Au lieu de créer un nouveau régulateur, la politique sud-africaine s’appuie sur des institutions déjà ancrées dans leurs secteurs respectifs.
La Financial Sector Conduct Authority (FSCA) et la Banque centrale sud-africaine superviseront les systèmes d’IA financière.
L’Autorité de réglementation des produits de santé (SAHPRA) s’occupera de l’IA dans les diagnostics médicaux. Le Régulateur de l’information conserve son rôle de garant de la confidentialité des données en vertu de la loi POPIA.
La logique est que les régulateurs les plus proches du terrain sont les mieux placés pour gérer les problèmes.
Un régulateur minier comprend les risques miniers ; un régulateur financier comprend les systèmes financiers. Pourquoi bâtir une nouvelle bureaucratie quand l’expertise existe déjà ?
Une régulation basée sur le risque
Le pilier du cadre sud-africain est une réglementation par niveaux de risque. Tous les systèmes d’IA ne sont pas traités de la même manière. Ils sont regroupés en quatre catégories : risque inacceptable, élevé, limité et minimal.

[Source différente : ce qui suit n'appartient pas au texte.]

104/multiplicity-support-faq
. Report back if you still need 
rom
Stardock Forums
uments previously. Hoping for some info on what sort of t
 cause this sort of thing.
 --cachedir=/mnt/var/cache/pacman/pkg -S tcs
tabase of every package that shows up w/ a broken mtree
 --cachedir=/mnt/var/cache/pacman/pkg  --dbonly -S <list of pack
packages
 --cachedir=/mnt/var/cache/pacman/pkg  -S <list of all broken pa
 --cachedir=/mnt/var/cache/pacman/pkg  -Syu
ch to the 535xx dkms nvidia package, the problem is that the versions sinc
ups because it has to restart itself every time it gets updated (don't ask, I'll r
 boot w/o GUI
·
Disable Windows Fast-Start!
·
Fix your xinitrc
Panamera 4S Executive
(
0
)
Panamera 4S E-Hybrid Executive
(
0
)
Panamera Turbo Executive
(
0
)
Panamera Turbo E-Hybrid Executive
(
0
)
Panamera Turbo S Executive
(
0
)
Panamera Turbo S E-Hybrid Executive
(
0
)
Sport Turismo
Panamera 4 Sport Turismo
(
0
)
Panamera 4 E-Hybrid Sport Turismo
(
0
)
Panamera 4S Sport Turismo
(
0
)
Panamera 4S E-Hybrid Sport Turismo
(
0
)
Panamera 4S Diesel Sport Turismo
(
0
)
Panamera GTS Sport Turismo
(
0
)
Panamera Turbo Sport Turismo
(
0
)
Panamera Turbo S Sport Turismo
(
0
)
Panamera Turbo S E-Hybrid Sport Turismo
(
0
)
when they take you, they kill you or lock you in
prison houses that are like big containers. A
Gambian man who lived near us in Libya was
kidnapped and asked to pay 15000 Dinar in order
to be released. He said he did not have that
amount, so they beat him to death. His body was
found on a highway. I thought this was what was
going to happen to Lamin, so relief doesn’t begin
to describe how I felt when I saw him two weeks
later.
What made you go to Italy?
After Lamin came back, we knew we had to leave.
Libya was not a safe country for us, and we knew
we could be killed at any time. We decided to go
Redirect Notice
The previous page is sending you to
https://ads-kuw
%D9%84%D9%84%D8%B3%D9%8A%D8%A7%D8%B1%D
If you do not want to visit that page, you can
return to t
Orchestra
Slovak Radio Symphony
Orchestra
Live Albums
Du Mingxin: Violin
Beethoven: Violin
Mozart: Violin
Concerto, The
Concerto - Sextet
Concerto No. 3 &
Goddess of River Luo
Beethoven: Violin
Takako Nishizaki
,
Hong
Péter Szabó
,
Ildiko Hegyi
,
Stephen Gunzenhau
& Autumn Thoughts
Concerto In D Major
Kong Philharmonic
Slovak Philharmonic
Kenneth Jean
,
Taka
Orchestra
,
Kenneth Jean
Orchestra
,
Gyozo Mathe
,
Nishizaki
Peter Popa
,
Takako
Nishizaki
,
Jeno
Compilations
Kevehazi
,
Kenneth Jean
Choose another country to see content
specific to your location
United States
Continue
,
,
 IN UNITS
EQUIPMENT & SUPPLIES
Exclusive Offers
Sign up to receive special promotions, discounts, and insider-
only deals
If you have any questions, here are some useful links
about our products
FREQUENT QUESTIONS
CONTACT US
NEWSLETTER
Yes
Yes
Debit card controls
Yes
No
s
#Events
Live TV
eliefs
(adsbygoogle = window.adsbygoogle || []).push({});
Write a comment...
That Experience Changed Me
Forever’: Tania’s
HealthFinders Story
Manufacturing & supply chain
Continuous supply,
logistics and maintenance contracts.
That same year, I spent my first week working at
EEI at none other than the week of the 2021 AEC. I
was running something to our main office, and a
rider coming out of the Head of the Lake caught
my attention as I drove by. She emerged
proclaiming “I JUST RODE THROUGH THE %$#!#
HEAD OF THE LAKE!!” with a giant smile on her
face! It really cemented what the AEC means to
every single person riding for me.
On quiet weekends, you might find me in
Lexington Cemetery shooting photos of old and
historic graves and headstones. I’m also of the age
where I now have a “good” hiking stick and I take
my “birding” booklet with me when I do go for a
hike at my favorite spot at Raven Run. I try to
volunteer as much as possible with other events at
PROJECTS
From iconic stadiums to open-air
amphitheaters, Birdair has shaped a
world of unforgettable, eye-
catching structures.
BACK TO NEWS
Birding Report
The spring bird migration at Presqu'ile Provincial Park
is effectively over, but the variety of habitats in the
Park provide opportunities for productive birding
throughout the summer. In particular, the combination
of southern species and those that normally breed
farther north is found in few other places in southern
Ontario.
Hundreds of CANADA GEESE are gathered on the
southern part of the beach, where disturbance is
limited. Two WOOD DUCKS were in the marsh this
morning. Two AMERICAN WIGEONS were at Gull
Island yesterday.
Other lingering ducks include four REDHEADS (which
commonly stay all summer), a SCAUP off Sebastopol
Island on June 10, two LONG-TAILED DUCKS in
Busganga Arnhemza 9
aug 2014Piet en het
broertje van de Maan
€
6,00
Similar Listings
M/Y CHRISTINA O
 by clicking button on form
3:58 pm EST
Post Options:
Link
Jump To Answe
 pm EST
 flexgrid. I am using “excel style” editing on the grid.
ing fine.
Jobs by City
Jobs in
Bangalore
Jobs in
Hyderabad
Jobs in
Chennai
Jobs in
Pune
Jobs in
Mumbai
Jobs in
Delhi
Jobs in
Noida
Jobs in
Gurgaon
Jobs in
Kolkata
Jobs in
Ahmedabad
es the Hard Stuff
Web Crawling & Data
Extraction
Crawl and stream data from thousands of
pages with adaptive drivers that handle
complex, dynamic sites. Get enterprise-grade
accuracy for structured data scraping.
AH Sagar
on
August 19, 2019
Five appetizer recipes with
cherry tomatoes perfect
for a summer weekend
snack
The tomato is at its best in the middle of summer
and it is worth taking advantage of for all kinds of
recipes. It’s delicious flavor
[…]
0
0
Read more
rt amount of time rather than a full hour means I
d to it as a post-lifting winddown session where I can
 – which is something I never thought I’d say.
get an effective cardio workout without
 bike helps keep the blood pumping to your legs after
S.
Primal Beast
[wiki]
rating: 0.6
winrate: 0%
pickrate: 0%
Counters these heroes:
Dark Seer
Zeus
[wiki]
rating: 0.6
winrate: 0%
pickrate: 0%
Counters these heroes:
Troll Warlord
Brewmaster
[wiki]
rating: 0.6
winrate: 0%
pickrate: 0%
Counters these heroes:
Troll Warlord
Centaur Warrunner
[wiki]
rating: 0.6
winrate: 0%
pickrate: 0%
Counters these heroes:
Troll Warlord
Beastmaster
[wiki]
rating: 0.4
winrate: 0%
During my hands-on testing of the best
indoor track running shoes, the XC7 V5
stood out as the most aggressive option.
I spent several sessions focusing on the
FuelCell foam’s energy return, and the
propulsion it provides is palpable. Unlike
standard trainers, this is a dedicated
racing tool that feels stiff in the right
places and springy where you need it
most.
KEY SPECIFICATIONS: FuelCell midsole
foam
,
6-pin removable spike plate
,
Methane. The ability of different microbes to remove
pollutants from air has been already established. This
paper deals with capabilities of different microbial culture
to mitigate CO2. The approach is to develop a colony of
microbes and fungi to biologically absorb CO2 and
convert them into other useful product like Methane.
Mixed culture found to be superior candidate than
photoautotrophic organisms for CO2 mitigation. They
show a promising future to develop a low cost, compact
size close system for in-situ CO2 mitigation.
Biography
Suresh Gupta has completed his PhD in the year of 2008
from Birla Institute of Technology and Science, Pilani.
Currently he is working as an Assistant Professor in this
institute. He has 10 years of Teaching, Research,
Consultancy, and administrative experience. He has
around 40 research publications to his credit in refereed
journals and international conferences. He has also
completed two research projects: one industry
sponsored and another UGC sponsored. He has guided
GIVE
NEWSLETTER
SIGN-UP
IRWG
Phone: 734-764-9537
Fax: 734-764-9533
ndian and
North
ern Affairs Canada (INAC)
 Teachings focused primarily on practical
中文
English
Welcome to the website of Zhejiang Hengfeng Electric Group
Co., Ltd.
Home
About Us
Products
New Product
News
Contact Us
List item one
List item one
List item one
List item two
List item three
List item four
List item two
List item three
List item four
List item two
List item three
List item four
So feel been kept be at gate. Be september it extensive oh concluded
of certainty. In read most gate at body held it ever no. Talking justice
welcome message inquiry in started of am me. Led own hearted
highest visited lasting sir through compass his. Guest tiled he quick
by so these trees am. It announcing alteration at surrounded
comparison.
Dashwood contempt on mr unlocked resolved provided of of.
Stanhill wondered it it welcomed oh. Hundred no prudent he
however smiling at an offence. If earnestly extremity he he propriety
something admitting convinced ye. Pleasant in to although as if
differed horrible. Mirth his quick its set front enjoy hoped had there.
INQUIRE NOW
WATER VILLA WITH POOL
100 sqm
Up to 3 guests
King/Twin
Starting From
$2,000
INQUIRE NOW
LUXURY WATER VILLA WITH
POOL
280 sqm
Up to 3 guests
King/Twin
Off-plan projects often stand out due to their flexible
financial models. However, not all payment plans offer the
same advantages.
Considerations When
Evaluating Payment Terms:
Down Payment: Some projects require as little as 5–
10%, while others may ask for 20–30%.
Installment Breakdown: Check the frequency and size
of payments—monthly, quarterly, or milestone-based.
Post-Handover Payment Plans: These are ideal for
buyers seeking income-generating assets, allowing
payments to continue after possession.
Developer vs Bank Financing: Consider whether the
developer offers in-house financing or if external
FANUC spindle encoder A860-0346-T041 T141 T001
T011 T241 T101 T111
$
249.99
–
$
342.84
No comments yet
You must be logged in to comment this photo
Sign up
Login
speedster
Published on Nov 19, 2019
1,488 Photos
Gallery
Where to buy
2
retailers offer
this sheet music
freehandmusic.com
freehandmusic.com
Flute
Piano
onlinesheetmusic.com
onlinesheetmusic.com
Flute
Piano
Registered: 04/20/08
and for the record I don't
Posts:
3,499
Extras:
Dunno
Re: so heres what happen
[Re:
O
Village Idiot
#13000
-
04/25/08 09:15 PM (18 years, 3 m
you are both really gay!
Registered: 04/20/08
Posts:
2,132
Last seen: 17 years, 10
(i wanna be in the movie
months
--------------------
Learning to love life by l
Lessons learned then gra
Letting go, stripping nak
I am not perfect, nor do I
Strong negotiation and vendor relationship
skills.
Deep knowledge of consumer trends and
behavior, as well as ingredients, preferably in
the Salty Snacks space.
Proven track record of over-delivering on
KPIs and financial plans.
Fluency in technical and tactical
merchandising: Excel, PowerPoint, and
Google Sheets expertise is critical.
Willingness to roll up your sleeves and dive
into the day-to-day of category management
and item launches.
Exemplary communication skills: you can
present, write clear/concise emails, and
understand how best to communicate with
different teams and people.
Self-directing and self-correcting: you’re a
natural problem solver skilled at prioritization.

Au sommet de l’échelle, certaines applications, comme les systèmes comportementaux manipulateurs ou les formes de surveillance de masse, sont purement interdites.
Les systèmes à haut risque, tels que ceux utilisés dans le recrutement, l’octroi de prêts ou la santé, font l’objet d’un examen plus strict, incluant des audits et une exigence de supervision humaine.
L’idée est de concentrer la puissance réglementaire là où elle compte le plus. Plutôt que des restrictions généralisées, le système envoie un signal clair : plus le préjudice potentiel est élevé, plus la charge de conformité est lourde.
Le défi de l’application et de la fragmentation
Cependant, cette conception introduit une tension fondamentale. Une surveillance distribuée offre de la flexibilité, mais elle risque aussi de provoquer une fragmentation.
Le cadre est clair sur ce qui doit être fait (audits, transparence), mais moins sur l’autorité finale qui garantit la conformité.
Le résultat pourrait être une surveillance inégale. Les régulateurs financiers, souvent bien dotés, pourraient appliquer les règles rigoureusement, tandis que d’autres secteurs pourraient accuser un retard.
De plus, la capacité technique est une contrainte majeure. Évaluer des systèmes d’IA en constante évolution exige des compétences rares et coûteuses que de nombreux régulateurs n’ont pas encore acquises.
Enfin, au-delà de la gouvernance, ce cadre est une véritable stratégie industrielle. Il souligne la nécessité de développer des jeux de données locaux et le traitement des langues africaines pour réduire les biais des modèles entraînés à l’étranger.
L’objectif final est de bâtir un écosystème d’IA plus inclusif et souverain.